#### Text under study

=== Begin Enclosure ===

Choreographic dendritic arborization takes place within a defined time frame, but the timing mechanism is currently not known. Here, we report that the precisely timed
lin-4-
lin-14 regulatory circuit triggers an initial dendritic growth activity, whereas the precisely timed
lin-28-
let-7-
lin-41 regulatory circuit signals a subsequent developmental decline in dendritic growth ability, hence restricting dendritic arborization within a set time frame. Loss-of-function mutations in the
lin-4 microRNA gene cause limited dendritic outgrowth, whereas loss-of-function mutations in its direct target, the
lin-14 transcription factor gene, cause precocious and excessive outgrowth. In contrast, loss-of-function mutations in the
let-7 microRNA gene prevent a developmental decline in dendritic growth ability, whereas loss-of-function mutations in its direct target, the
lin-41 tripartite motif protein gene, cause further decline.

=== End Enclosure ===

Extracted records
=== Begin Enclosure ===

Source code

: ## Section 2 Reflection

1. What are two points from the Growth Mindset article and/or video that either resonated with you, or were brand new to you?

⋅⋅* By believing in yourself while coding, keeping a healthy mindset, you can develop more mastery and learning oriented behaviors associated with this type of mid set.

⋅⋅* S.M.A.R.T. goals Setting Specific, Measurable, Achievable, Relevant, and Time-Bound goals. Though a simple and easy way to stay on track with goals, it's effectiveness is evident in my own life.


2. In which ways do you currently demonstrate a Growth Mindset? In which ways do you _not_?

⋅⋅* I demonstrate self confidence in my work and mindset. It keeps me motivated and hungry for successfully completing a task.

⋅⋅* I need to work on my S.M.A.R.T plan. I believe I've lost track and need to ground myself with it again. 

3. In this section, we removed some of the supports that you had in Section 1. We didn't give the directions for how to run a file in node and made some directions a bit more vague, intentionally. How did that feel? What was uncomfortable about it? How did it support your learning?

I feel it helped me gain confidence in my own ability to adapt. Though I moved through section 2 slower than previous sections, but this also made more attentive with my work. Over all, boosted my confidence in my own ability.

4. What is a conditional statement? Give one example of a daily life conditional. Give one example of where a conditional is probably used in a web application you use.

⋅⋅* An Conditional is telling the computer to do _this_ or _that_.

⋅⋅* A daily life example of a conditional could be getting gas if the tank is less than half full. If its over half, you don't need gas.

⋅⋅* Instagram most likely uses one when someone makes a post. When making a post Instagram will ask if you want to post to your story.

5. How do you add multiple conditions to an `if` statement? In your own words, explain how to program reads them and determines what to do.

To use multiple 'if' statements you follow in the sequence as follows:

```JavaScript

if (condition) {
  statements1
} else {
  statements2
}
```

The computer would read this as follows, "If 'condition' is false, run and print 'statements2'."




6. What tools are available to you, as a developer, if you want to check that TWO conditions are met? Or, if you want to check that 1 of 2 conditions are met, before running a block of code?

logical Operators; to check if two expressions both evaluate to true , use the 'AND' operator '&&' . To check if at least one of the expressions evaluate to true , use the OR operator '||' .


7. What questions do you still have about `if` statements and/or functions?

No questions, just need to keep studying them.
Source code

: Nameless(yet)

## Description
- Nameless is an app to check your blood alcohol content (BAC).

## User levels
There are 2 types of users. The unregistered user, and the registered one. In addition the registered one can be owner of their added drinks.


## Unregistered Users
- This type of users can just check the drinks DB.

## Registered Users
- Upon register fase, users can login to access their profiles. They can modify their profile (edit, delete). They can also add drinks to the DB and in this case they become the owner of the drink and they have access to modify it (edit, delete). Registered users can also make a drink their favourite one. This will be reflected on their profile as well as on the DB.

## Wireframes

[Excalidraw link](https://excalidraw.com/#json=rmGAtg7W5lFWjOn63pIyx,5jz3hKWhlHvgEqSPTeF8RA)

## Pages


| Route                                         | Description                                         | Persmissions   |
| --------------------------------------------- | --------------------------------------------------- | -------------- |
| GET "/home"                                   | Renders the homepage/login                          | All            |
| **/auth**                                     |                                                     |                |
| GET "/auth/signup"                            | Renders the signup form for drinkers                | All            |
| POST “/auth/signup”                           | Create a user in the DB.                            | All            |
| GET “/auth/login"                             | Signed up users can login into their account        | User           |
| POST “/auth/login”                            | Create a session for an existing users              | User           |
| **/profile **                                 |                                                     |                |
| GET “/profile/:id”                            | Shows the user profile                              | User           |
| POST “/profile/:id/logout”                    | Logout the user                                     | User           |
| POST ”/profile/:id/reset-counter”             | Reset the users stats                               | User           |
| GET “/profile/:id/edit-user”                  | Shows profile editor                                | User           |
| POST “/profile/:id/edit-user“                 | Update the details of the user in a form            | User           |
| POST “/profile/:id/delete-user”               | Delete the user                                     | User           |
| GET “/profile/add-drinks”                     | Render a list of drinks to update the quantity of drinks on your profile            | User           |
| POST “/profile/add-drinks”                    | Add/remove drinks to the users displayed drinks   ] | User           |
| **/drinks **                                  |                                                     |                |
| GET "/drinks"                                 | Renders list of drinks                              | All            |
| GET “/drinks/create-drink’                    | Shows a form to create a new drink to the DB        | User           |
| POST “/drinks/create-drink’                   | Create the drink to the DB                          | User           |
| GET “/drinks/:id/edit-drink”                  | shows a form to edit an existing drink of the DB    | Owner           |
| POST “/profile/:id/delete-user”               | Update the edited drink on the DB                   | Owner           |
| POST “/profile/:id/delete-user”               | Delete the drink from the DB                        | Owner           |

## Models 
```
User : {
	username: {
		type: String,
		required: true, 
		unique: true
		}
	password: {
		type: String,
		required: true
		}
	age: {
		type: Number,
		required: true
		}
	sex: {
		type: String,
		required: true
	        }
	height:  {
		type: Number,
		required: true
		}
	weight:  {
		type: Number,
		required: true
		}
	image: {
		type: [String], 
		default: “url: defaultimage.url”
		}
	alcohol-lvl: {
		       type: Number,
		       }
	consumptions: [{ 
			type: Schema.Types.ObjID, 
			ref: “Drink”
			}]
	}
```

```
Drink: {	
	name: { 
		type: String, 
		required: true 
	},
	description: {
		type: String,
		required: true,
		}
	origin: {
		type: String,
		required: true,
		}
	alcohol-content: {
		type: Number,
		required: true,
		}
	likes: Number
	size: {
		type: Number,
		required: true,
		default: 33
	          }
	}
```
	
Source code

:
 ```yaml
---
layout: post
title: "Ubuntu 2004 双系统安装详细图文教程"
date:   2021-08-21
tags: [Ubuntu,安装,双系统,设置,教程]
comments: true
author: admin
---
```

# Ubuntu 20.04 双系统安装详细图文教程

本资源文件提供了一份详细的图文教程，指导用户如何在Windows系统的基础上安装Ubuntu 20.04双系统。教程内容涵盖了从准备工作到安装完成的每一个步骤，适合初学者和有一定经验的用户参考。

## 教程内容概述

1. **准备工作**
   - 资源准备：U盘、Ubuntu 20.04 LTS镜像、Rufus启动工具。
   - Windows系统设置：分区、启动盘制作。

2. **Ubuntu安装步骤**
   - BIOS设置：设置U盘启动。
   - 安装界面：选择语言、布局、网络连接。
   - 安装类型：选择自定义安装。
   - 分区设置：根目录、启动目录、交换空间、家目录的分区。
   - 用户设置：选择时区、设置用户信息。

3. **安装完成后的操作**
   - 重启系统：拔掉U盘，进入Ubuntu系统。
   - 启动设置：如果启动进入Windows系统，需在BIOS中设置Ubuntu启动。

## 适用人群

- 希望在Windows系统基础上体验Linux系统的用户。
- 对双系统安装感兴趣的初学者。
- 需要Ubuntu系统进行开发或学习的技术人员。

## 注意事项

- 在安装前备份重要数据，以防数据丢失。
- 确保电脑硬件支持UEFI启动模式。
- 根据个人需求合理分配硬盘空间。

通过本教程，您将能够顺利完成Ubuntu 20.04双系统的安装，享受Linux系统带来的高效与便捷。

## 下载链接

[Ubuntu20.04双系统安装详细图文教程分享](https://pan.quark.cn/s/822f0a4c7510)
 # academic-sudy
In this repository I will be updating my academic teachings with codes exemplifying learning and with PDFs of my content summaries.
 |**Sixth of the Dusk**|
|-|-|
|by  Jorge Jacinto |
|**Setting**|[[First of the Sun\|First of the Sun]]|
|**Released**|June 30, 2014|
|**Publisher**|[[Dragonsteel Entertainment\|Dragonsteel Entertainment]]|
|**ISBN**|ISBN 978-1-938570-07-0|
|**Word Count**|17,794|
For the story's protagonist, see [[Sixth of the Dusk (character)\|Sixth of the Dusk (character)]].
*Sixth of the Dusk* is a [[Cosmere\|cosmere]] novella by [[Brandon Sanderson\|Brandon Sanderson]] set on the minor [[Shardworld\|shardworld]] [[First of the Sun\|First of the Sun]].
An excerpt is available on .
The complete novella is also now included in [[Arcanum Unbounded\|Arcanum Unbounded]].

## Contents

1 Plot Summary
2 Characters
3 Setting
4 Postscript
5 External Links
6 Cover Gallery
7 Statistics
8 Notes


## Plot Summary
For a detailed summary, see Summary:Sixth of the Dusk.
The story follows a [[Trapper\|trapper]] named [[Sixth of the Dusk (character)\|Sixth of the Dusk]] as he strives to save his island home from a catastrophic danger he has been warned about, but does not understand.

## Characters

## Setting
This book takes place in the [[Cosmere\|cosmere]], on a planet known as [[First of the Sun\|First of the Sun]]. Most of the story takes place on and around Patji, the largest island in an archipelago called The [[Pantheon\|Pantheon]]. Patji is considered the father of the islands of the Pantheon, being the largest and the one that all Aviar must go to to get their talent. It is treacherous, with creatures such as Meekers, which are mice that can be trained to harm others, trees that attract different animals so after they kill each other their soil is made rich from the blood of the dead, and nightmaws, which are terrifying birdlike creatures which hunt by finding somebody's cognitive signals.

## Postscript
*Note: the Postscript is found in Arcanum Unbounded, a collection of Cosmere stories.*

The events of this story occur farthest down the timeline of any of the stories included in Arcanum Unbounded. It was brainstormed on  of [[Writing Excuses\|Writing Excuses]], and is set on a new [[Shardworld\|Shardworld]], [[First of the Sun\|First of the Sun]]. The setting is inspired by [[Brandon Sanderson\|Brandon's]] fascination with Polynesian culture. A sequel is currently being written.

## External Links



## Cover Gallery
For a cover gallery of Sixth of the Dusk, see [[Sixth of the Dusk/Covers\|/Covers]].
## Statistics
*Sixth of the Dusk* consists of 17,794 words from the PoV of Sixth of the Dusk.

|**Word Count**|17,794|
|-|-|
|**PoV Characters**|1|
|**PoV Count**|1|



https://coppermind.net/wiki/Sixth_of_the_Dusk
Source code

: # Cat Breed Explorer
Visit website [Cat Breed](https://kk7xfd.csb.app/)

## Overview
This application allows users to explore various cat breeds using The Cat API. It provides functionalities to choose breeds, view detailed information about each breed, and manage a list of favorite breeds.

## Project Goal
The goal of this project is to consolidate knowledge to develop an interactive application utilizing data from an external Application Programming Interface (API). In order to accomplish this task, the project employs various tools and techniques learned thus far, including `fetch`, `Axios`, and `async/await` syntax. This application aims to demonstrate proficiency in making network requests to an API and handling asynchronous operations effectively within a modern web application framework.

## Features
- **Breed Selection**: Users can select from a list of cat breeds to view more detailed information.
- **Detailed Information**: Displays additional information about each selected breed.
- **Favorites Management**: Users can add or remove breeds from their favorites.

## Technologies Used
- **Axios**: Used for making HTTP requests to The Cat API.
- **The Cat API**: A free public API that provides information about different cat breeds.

=== End Enclosure ===

#### Activity list
1 > In the abstract on dendritic arborization timing, recast the paragraph that begins "Choreographic dendritic arborization takes place" as a short list that keeps its main findings.
2 > Write the next part of the abstract on dendritic arborization timing, starting right after its last sentence.

#### Answers
1 >
- Dendritic arborization happens within a defined time frame, but the timing mechanism has not been known.
- The precisely timed lin-4/lin-14 regulatory circuit triggers an initial period of dendritic growth.
- The precisely timed lin-28/let-7/lin-41 regulatory circuit signals a later decline in dendritic growth ability, which confines arborization to a set time frame.
- Loss-of-function mutations in the lin-4 microRNA gene limit dendritic outgrowth. Mutations in its direct target, the lin-14 transcription factor gene, cause precocious and excessive outgrowth.
- Loss-of-function mutations in the let-7 microRNA gene prevent the developmental decline in growth ability. Mutations in its direct target, the lin-41 tripartite motif protein gene, cause further decline.

2 >
lin-4 and
let-7 regulatory circuits are expressed in the right place at the right time to set start and end times for dendritic arborization. Replacing the
lin-4 upstream cis-regulatory sequence at the
lin-4 locus with a late-onset
let-7 upstream cis-regulatory sequence delays dendrite arborization, whereas replacing the
let-7 upstream cis-regulatory sequence at the
let-7 locus with an early-onset
lin-4 upstream cis-regulatory sequence causes a precocious decline in dendritic growth ability. Our results indicate that the
lin-4-
lin-14 and the
lin-28-
let-7-
lin-41 regulatory circuits control the timing of dendrite arborization through antagonistic regulation of the DMA-1 receptor level on dendrites. The LIN-14 transcription factor likely directly represses
dma-1 gene expression through a transcriptional means, whereas the LIN-41 tripartite motif protein likely indirectly promotes
dma-1 gene expression through a posttranscriptional means.